Documentation guidelines

This page describes the rules to follow if you want to contribute to Godot Engine by writing or reviewing documentation, or by translating existing documentation.

How to contribute

Creating or modifying documentation pages is mainly done via the godot-docs GitHub repository. The HTML (or PDF and EPUB) documentation is generated from the .rst files (reStructuredText markup language) in that repository. Modifying those pages in a pull request and getting it merged will trigger a rebuild of the online documentation.

See also

For details on Git usage and the pull request workflow, please refer to the Pull request workflow page. Most of what it describes regarding the main godotengine/godot repository is also valid for the docs repository.

The README.md file contains all the information you need to get you started, please read it. In particular, it contains some tips and tricks and links to reference documentation about the reStructuredText markup language.

Warning

If you want to edit the API reference, please note that it should not be done in the godot-docs repository. Instead, you should edit the doc/base/classes.xml XML file of Godot’s main repository. This file is then later used to generate the in-editor documentation as well as the API reference of the online docs.

What makes good documentation?

Documentation should be well written in plain English, using well-formed sentences and various levels of sections and subsections. It should be clear and objective.

We differentiate tutorial pages from other documentation pages by these definitions:

  • Tutorial: a page aiming at explaining how to use one or more concepts in the editor or scripts in order to achieve a specific goal with a learning purpose (e.g. “Making a simple 2d Pong game”, “Applying forces to an object”).

### [Exercise data]
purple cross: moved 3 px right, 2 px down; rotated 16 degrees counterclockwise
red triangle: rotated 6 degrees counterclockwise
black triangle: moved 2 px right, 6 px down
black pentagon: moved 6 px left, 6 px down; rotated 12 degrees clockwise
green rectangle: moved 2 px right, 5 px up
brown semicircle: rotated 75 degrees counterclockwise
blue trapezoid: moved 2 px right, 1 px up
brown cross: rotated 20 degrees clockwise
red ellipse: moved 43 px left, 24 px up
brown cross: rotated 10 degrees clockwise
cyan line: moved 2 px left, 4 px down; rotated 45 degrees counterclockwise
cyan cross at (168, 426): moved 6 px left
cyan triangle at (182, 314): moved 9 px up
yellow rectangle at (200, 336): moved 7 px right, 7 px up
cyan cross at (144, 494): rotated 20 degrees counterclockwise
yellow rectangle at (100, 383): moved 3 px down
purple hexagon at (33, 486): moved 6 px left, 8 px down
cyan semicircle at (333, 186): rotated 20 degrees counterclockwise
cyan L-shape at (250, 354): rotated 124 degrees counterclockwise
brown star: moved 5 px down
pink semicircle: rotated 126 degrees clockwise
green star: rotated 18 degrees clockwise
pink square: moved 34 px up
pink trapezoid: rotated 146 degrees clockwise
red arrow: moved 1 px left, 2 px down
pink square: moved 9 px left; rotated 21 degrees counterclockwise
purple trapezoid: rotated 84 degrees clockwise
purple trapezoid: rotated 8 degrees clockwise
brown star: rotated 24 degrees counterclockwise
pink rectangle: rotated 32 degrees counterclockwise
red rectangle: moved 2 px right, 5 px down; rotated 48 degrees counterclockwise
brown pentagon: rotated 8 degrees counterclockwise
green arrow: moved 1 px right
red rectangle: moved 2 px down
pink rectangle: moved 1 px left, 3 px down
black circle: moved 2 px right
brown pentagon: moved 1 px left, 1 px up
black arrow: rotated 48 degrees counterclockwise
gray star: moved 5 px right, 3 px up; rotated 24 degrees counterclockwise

### [Things to do]
1 - Answer these questions about the documentation guidelines:
(a) From which files is the HTML documentation generated?
(b) Which file should be edited to change the API reference?
(c) What does the README.md file contain in particular?
2 - Transcribe the documentation guidelines from "Documentation should be" to "clear and objective.".
3 - Write the next part of the documentation guidelines, continuing from where they stop.
The data are separate material from the documentation guidelines.

### [Answers by item number]
1 -
(a) It is generated from the .rst files (reStructuredText markup language) in the godot-docs repository.
(b) The doc/base/classes.xml XML file of Godot's main repository.
(c) Some tips and tricks and links to reference documentation about the reStructuredText markup language.

2 -
Documentation should be well written in plain English, using well-formed sentences and various levels of sections and subsections. It should be clear and objective.

3 -
  • Documentation: a page describing precisely one and only one concept at a time, if possible exhaustively (e.g. the list of methods of the Sprite class, or an overview of the input management in Godot).

You are free to write the kind of documentation you wish, as long as you respect the following rules (and the ones on the repo). In particular, you can contribute tutorials in the “Community” section of the docs, where they could be merged relatively easily, improved by other contributors and eventually moved to an “official” section if relevant.

Titles

Always begin pages with their title and a Sphinx reference name:

.. _doc_insert_your_title_here:

Insert your title here
======================

The reference allows to link to this page using the :ref: format, e.g. :ref:`doc_insert_your_title_here` would link to the above example page (note the lack of leading underscore in the reference).

Also, avoid American CamelCase titles: title’s first word should begin with a capitalized letter, and every following word should not. Thus, this is a good example:

  • Insert your title here

And this is a bad example:

  • Insert Your Title Here

Only project, people and node class names should have capitalized first letter.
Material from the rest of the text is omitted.